2011 Romania Team Selection Test, 1
Let $ABCD$ be a cyclic quadrilateral. The lines $BC$ and $AD$ meet at a point $P$. Let $Q$ be the point on the line $BP$, different from $B$, such that $PQ=BP$. Consider the parallelograms $CAQR$ and $DBCS$. Prove that the points $C,Q,R,S$ lie on a circle.
2009 Turkey Team Selection Test, 2
In a triangle $ ABC$ incircle touches the sides $ AB$, $ AC$ and $ BC$ at $ C_1$, $ B_1$ and $ A_1$ respectively.
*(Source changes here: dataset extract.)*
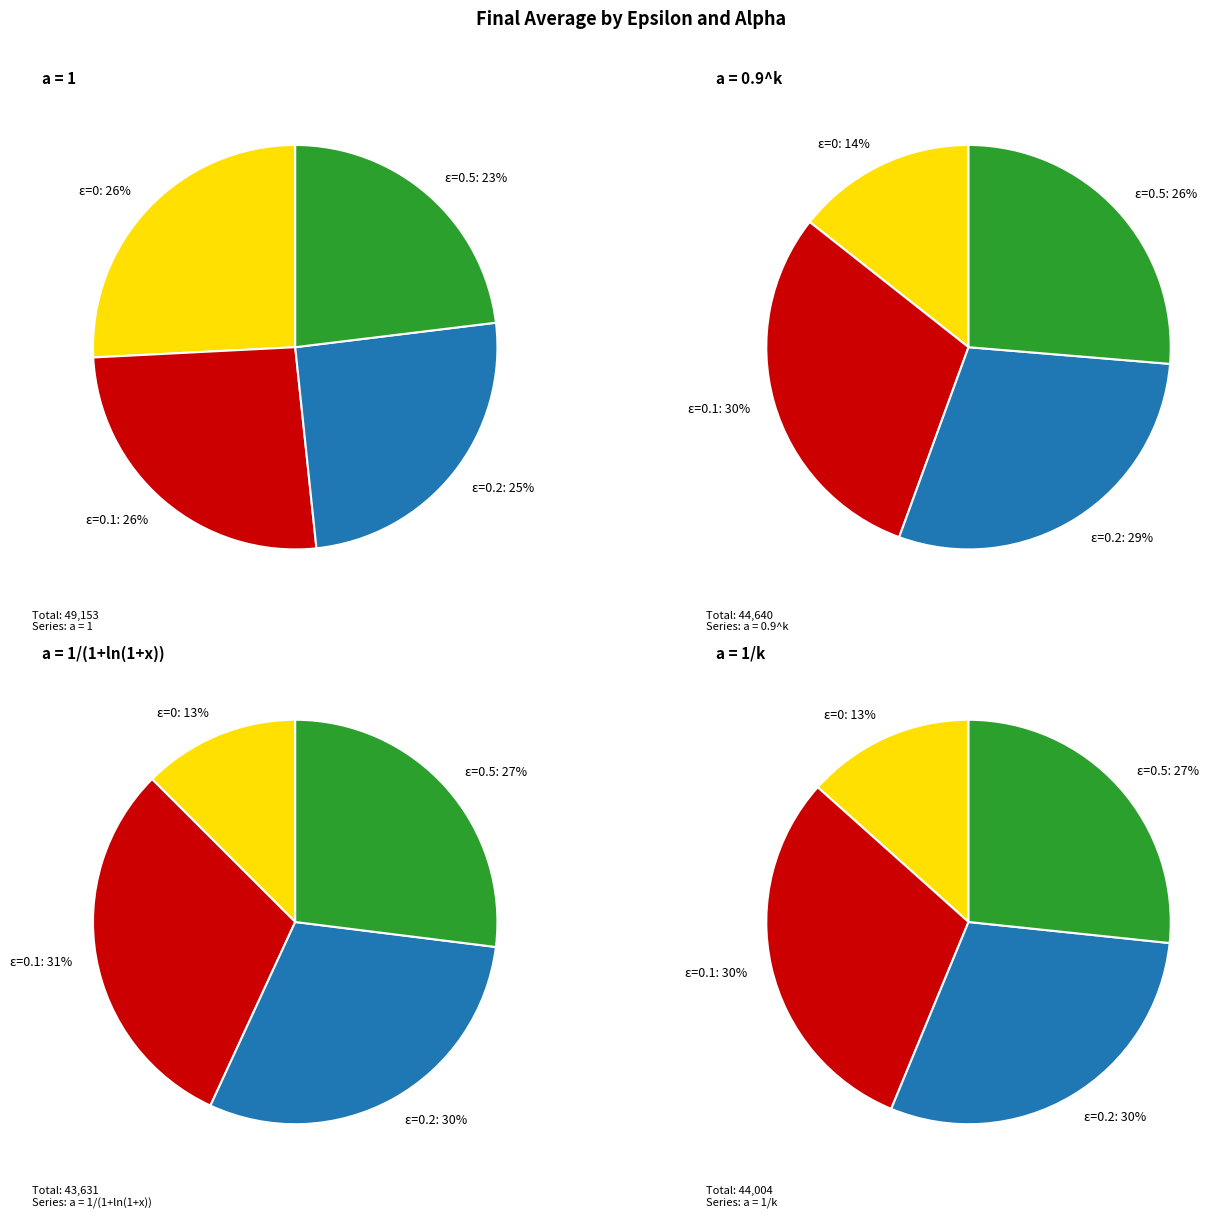

How many segments does this pie chart have?

4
Prove that $ \sqrt {\frac {AB_1}{AB}} \plus{} \sqrt {\frac {BC_1}{BC}} \plus{} \sqrt {\frac {CA_1}{CA}}\leq\frac {3}{\sqrt {2}}$ is true.
2012 Indonesia TST, 3
Given a cyclic quadrilateral $ABCD$ with the circumcenter $O$, with $BC$ and $AD$ not parallel. Let $P$ be the intersection of $AC$ and $BD$. Let $E$ be the intersection of the rays $AB$ and $DC$. Let $I$ be the incenter of $EBC$ and the incircle of $EBC$ touches $BC$ at $T_1$. Let $J$ be the excenter of $EAD$ that touches $AD$ and the excircle of $EAD$ that touches $AD$ touches $AD$ at $T_2$. Let $Q$ be the intersection between $IT_1$ and $JT_2$. Prove that $O,P,Q$ are collinear.
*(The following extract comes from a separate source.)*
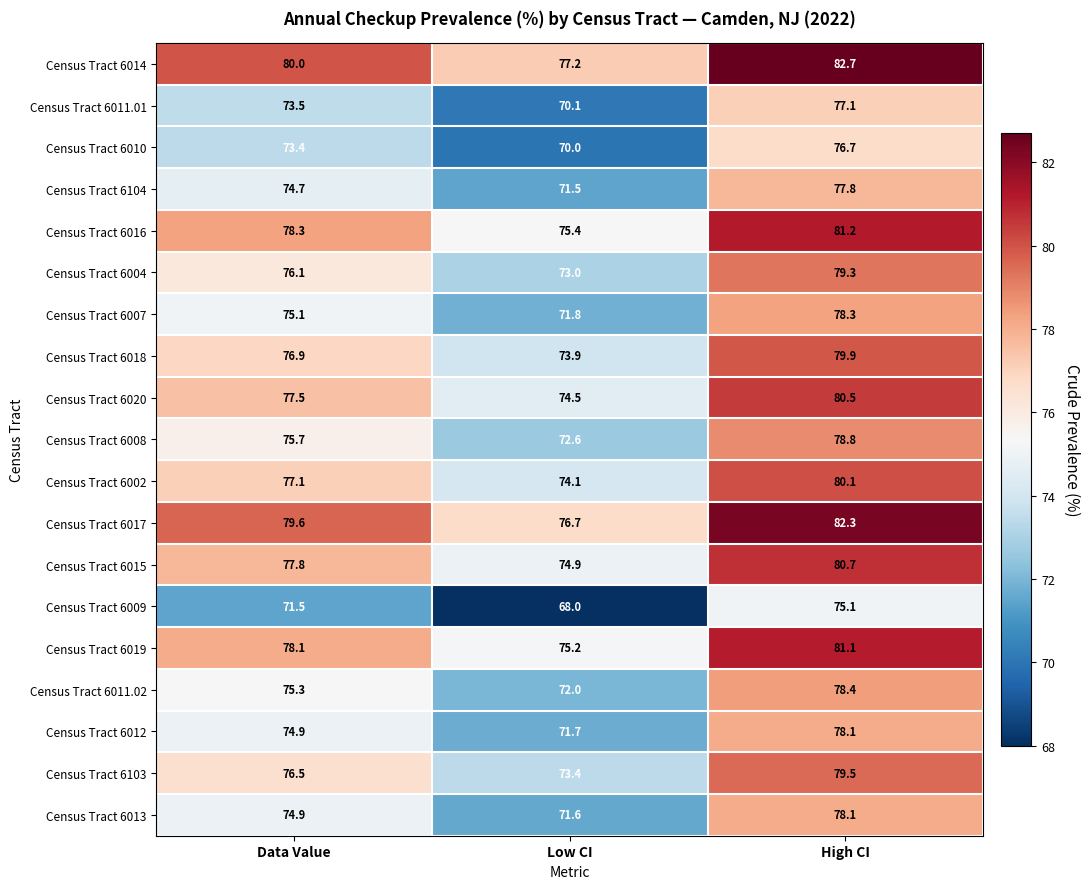

At how many categories does at least one series exceed 79?

2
1997 Greece National Olympiad, 1
Let $P$ be a point inside or on the boundary of a square $ABCD$. Find the minimum and maximum values of $f(P ) = \angle ABP + \angle BCP + \angle CDP + \angle DAP$.
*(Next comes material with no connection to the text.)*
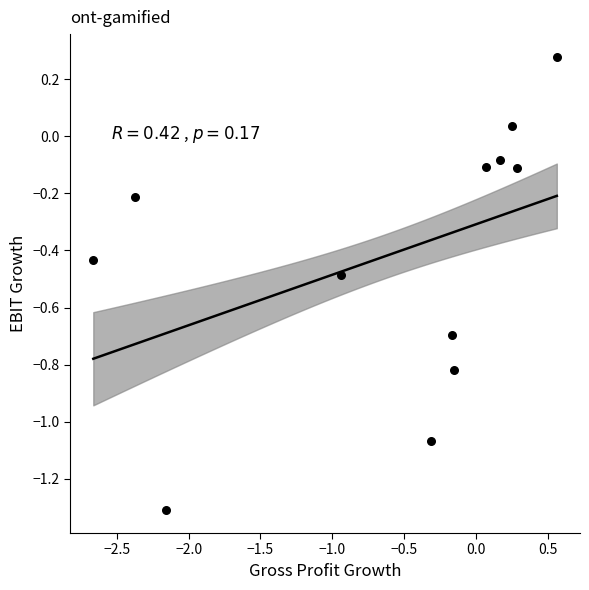

What is the average X value?

-0.6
1998 All-Russian Olympiad, 5
A sequence of distinct circles $\omega_1, \omega_2, \cdots$ is inscribed in the parabola $y=x^2$ so that $\omega_n$ and $\omega_{n+1}$ are tangent for all $n$. If $\omega_1$ has diameter $1$ and touches the parabola at $(0,0)$, find the diameter of $\omega_{1998}$.
1985 IMO Longlists, 75
Let $ABCD$ be a rectangle, $AB = a, BC = b$. Consider the family of parallel and equidistant straight lines (the distance between two consecutive lines being $d$) that are at an the angle $\phi, 0 \leq \phi \leq 90^{\circ},$ with respect to $AB$. Let $L$ be the sum of the lengths of all the segments intersecting the rectangle. Find:
[i](a)[/i] how $L $ varies,
[i](b)[/i] a necessary and sufficient condition for $L$ to be a constant, and
[i](c)[/i] the value of this constant.